◆ Data supplied ◆

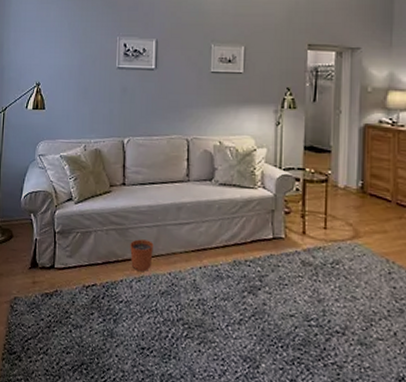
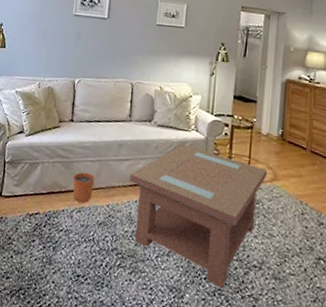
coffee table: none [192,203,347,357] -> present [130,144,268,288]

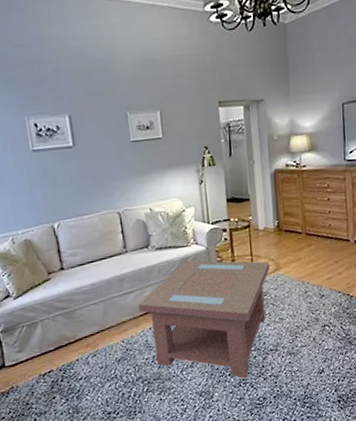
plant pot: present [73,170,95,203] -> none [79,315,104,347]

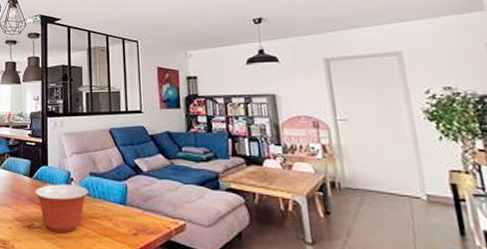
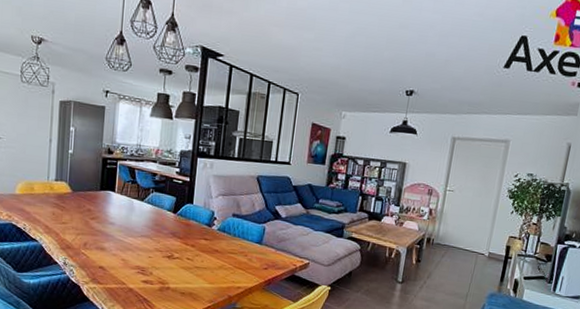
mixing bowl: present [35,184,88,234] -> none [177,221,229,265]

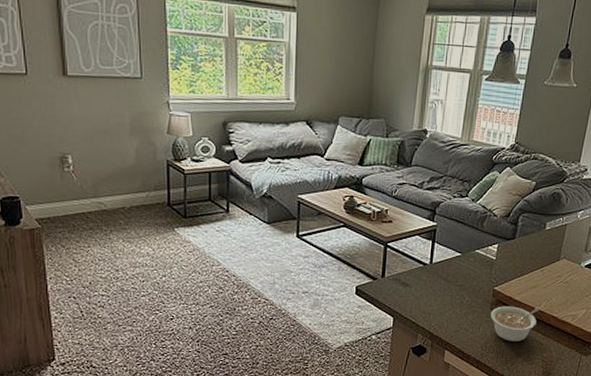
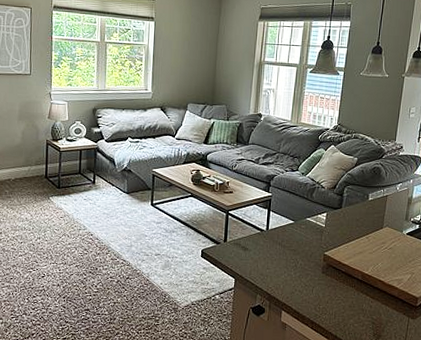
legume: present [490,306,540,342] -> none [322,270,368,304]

* * *

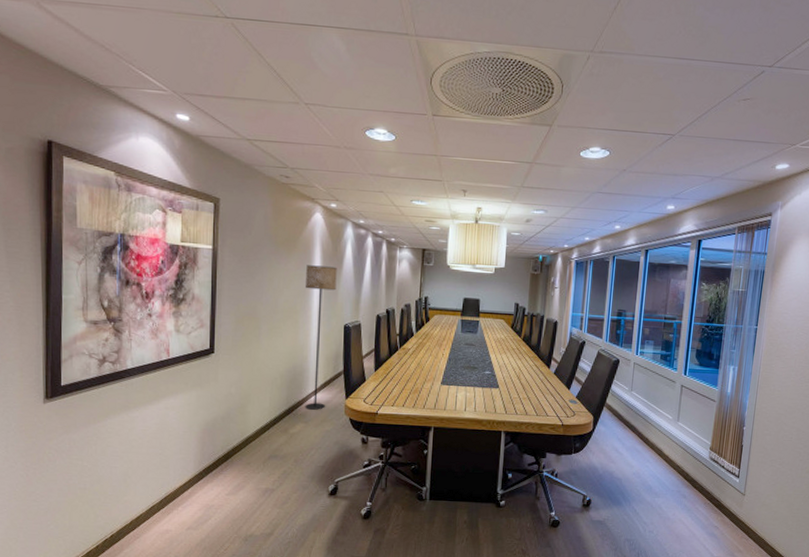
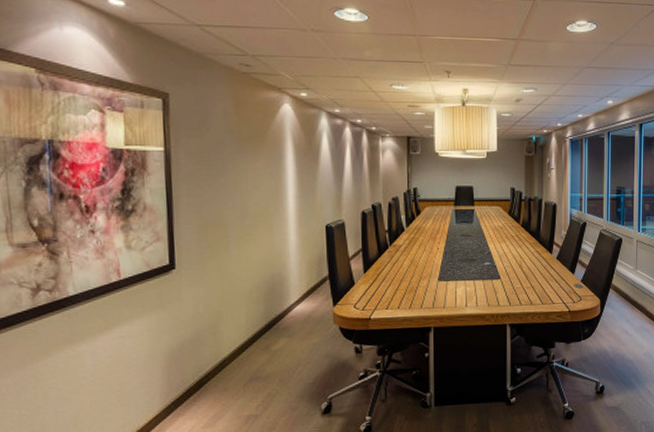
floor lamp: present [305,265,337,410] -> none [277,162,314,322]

==

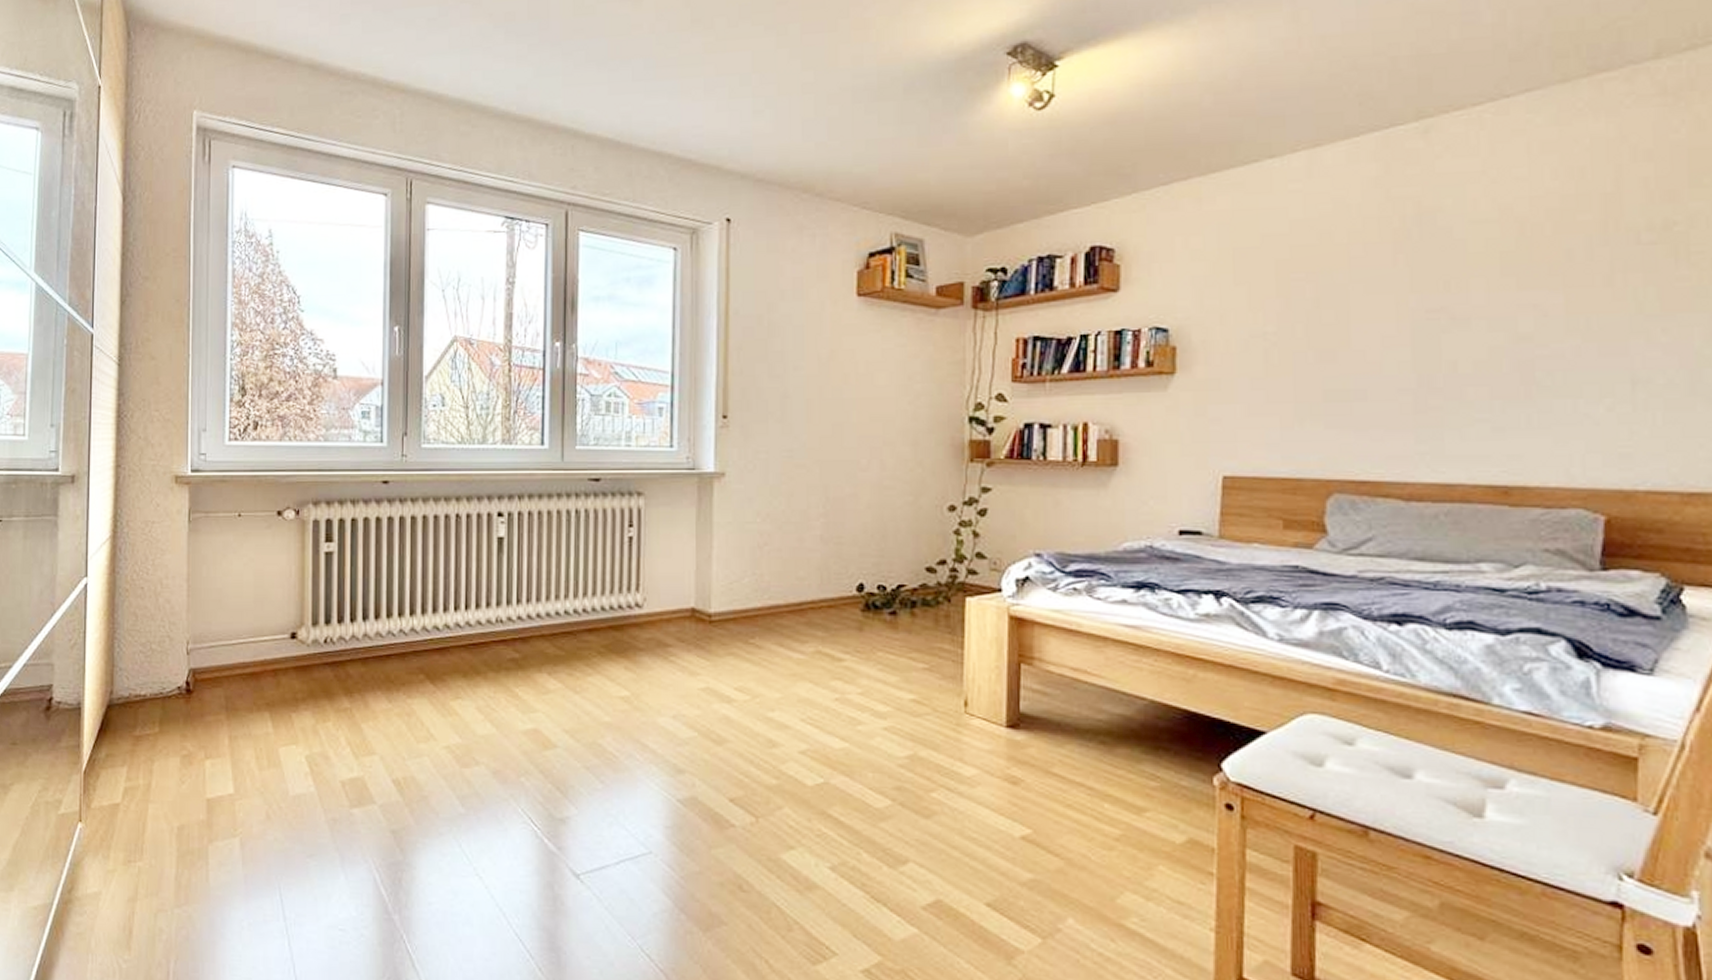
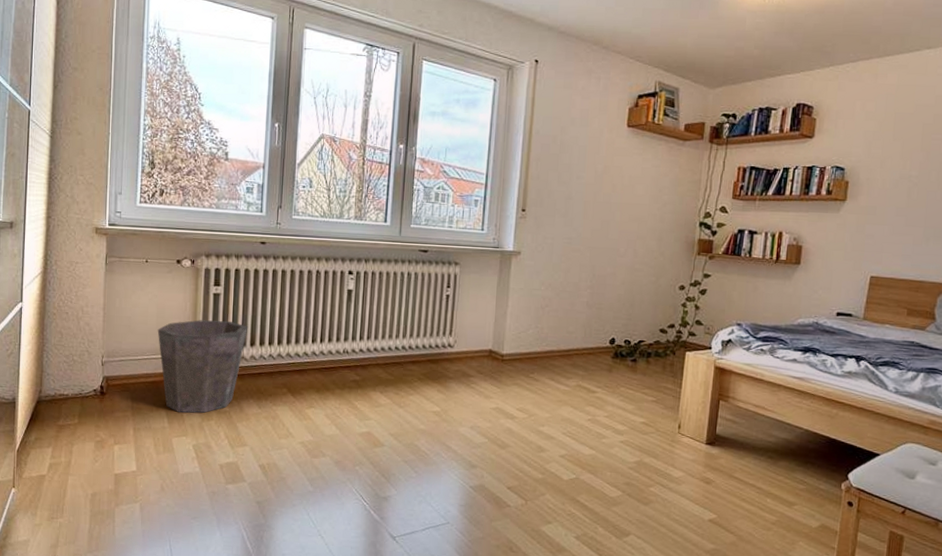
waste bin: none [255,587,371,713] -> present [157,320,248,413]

◆ Work item ◆
Only one stretch of the data is wanted: write out exactly the lines from the one holding "plant pot: present" through the one holding "legume: present [490,306,540,342]", both included, without the pictures.

◆ Your response ◆
plant pot: present [73,170,95,203] -> none [79,315,104,347]

mixing bowl: present [35,184,88,234] -> none [177,221,229,265]

legume: present [490,306,540,342] -> none [322,270,368,304]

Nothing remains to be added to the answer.